* [WHAT IS NEEDED] Below are records to give again exactly; omit each image they contain.

__________________________________________________

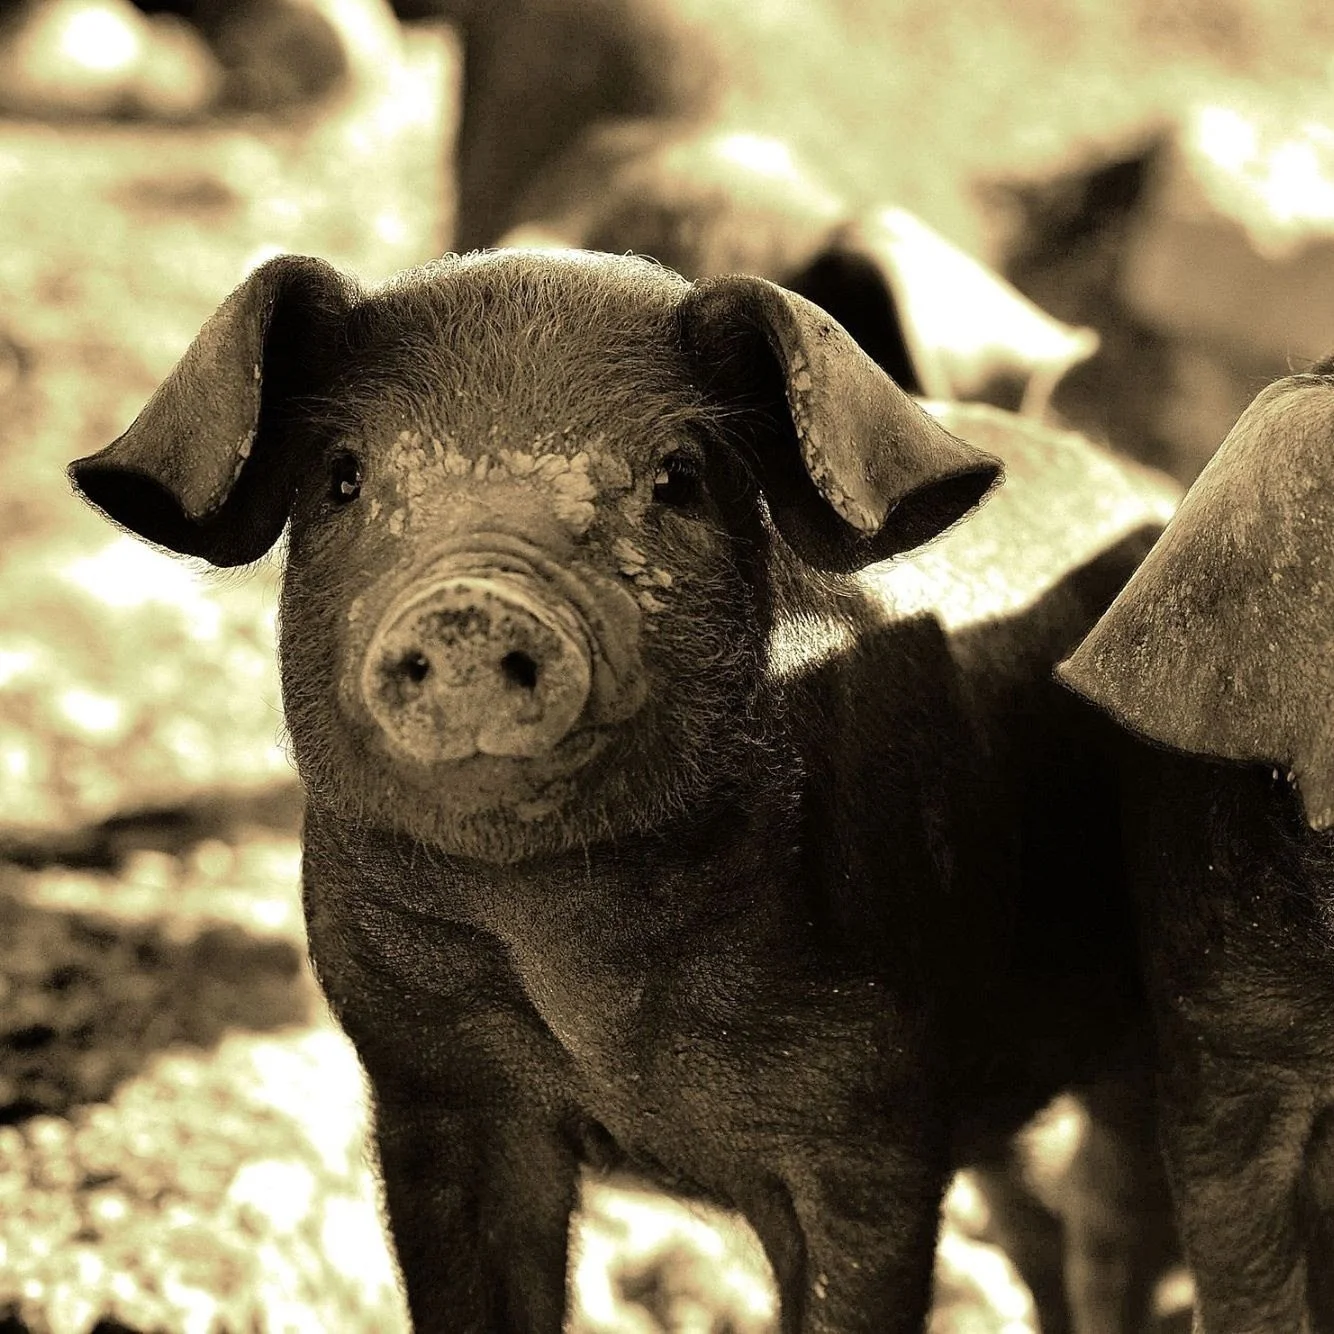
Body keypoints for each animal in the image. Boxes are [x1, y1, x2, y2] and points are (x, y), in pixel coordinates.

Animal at [69, 247, 1179, 1333]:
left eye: (676, 478)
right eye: (342, 476)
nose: (470, 602)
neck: (579, 979)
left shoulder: (874, 1120)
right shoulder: (424, 1079)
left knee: (1114, 1217)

__________________________________________________

* [TASK RESPONSE]
Body keypoints for each animal in the image. Boxes are [x1, y1, x2, y2] and points are (x, y), in pixel coordinates.

Animal at [69, 247, 1179, 1333]:
left eye: (676, 478)
right eye: (342, 476)
nose: (470, 602)
neck: (579, 979)
left shoulder: (874, 1120)
right shoulder: (424, 1079)
left knee: (1114, 1217)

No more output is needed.